柄刀一「凍るタナトス」

予想はしていたが、起き抜けに窓の外を見たら一面雪景色。日経新聞の予報欄の雪だるまのマークにまさかとは思ったが、こんなに降るとは思わなかった。受験生の皆様に黙祷ではなく激励の念を送りつつ、昨日読んだ本を忘れないうちに。人間を冷凍保存することで、将来の蘇りを期待する財団の創設者の遺体が、その願いをたたれる形で破壊され、その周辺にも殺人が発生。難病で闘病中の娘を持つ刑事が殺人者を追っかけてゆく。


これは「ミステリー・リーグ」で出版された物を文庫で再版した物で、確か読んでいないと思ったのだが読んだことがある本で、多少腹立たしく思いながらも、全く筋を憶えていなかったので再読する。物語の出だしで、いきなり登場人物の名前と職位が分からず混乱。この人は文章は丁寧に書かれてはいると思うのだが、教科書的に技巧的すぎるというか、登場人物を地の文であっけらかんと紹介することを潔しとはしないのか、名前や役職が会話文の中に埋め込まれたり、事後的に説明されたりするため、混乱してしまうことがある。文章自体も、簡潔で洗練されてはいるのだが、どこか固さがあり読みやすいとは言い難い。


しかし、ある程度読み進んで目と頭が慣れるに連れ全く気にならなくなる。

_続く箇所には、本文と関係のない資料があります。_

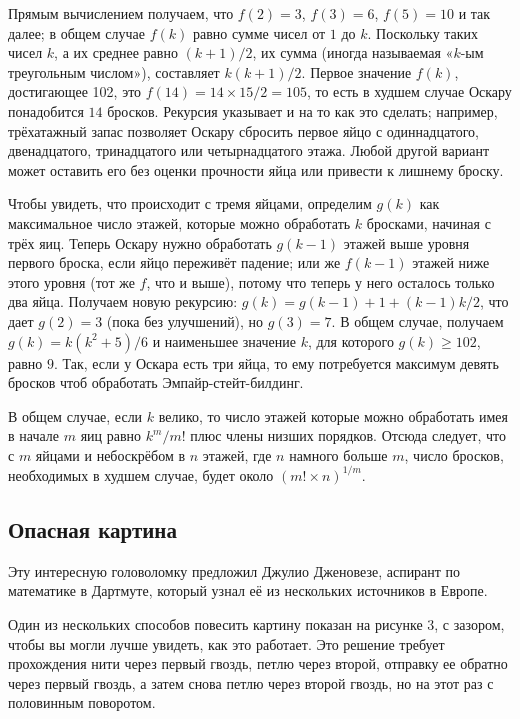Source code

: Прямым вычислением получаем, что $f(2) = 3$, $f(3) = 6$, $f(5) = 10$ и так далее; в общем случае $f(k)$ равно сумме чисел от $1$ до $k$.
Поскольку таких чисел $k$, а их среднее равно $(k + 1)/2$, их сумма (иногда называемая «$k$-ым треугольным числом»), составляет $k(k + 1)/2$.
Первое значение $f(k)$, достигающее 102, это $f(14) = 14 \times 15/2 = 105$, то есть в худшем случае Оскару понадобится $14$ бросков.
Рекурсия указывает и на то как это сделать;
например, трёхатажный запас позволяет Оскару сбросить первое яйцо с одиннадцатого, двенадцатого, тринадцатого или четырнадцатого этажа.
Любой другой вариант может оставить его без оценки прочности яйца или привести к лишнему броску.

Чтобы увидеть, что происходит с тремя яйцами, определим $g(k)$ как максимальное число этажей, которые можно обработать $k$ бросками, начиная с трёх яиц.
Теперь Оскару нужно обработать $g(k - 1)$ этажей выше уровня первого броска, если яйцо переживёт падение;
или же $f(k - 1)$ этажей ниже этого уровня (тот же $f$, что и выше), потому что теперь у него осталось только два яйца.
Получаем новую рекурсию: $g(k) = g(k-1) + 1 + (k - 1)k/2$, что дает $g(2) = 3$ (пока без улучшений), но $g(3) = 7$.
В общем случае, получаем $g(k)=k(k^2+5)/6$ и наименьшее значение $k$, для которого 
$g(k)\ge 102$, равно $9$.
Так, если у Оскара есть три яйца,
то ему потребуется максимум девять бросков чтоб обработать Эмпайр-стейт-билдинг.

В общем случае, если $k$ велико, то число этажей которые можно обработать имея в начале $m$ яиц равно $k^m/m!$ плюс члены низших порядков.
Отсюда следует, что с $m$ яйцами и небоскрёбом в $n$ этажей, где  $n$ намного больше $m$, число бросков, необходимых в худшем случае, будет около $(m!\times n)^{1/m}$.

\subsection*{Опасная картина}

Эту интересную головоломку предложил Джулио Дженовезе, аспирант по математике в Дартмуте, который узнал её из нескольких источников в Европе.

Один из нескольких способов повесить картину показан на рисунке 3, с зазором, чтобы вы могли лучше увидеть, как это работает.
Это решение требует прохождения нити через первый гвоздь, петлю через второй, отправку ее обратно через первый гвоздь, а затем снова петлю через второй гвоздь, но на этот раз с половинным поворотом.


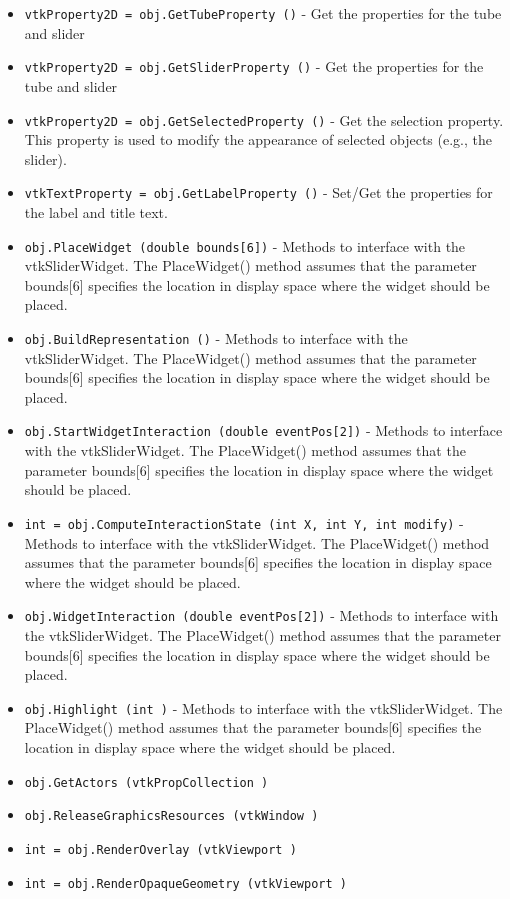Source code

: \begin{itemize}
\item  \verb|vtkProperty2D = obj.GetTubeProperty ()| -  Get the properties for the tube and slider

\item  \verb|vtkProperty2D = obj.GetSliderProperty ()| -  Get the properties for the tube and slider

\item  \verb|vtkProperty2D = obj.GetSelectedProperty ()| -  Get the selection property. This property is used to modify the
 appearance of selected objects (e.g., the slider).

\item  \verb|vtkTextProperty = obj.GetLabelProperty ()| -  Set/Get the properties for the label and title text.

\item  \verb|obj.PlaceWidget (double bounds[6])| -  Methods to interface with the vtkSliderWidget. The PlaceWidget() method
 assumes that the parameter bounds[6] specifies the location in display
 space where the widget should be placed.

\item  \verb|obj.BuildRepresentation ()| -  Methods to interface with the vtkSliderWidget. The PlaceWidget() method
 assumes that the parameter bounds[6] specifies the location in display
 space where the widget should be placed.

\item  \verb|obj.StartWidgetInteraction (double eventPos[2])| -  Methods to interface with the vtkSliderWidget. The PlaceWidget() method
 assumes that the parameter bounds[6] specifies the location in display
 space where the widget should be placed.

\item  \verb|int = obj.ComputeInteractionState (int X, int Y, int modify)| -  Methods to interface with the vtkSliderWidget. The PlaceWidget() method
 assumes that the parameter bounds[6] specifies the location in display
 space where the widget should be placed.

\item  \verb|obj.WidgetInteraction (double eventPos[2])| -  Methods to interface with the vtkSliderWidget. The PlaceWidget() method
 assumes that the parameter bounds[6] specifies the location in display
 space where the widget should be placed.

\item  \verb|obj.Highlight (int )| -  Methods to interface with the vtkSliderWidget. The PlaceWidget() method
 assumes that the parameter bounds[6] specifies the location in display
 space where the widget should be placed.

\item  \verb|obj.GetActors (vtkPropCollection )|

\item  \verb|obj.ReleaseGraphicsResources (vtkWindow )|

\item  \verb|int = obj.RenderOverlay (vtkViewport )|

\item  \verb|int = obj.RenderOpaqueGeometry (vtkViewport )|

\end{itemize}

正直言ってこの人の小説はあまりに説明的すぎて起伏が少なく、加えて登場人物の性格や行動がテンプレートを使用したかのように典型的すぎ、読み通すのに多少の精神的努力を必要とする場合が少なくないが、この小説に関してはそのような点は気にならず、リズムと流れの良さが気持ちよい。しかし、やはり物理的トリックやアリバイ成立の道具立てとなると、とたんに文章が説明書のようになって興ざめ。しかししかし、この小説で面白かったのは、その後の展開がその全ての道具立てをぶちこわすような、ある種破綻した展開へもつれ込むところなのである。やっぱり推理小説の良さは、この根本的な破綻と力強さ、そして物語の世界の多重性にある気がするなあ。最後まで、死体を冷凍保存して、未来の人格の再生を期待する財団が存在するという設定には疑問を感じ続けたが。だって無理でしょ。脳細胞が死滅してしまったら。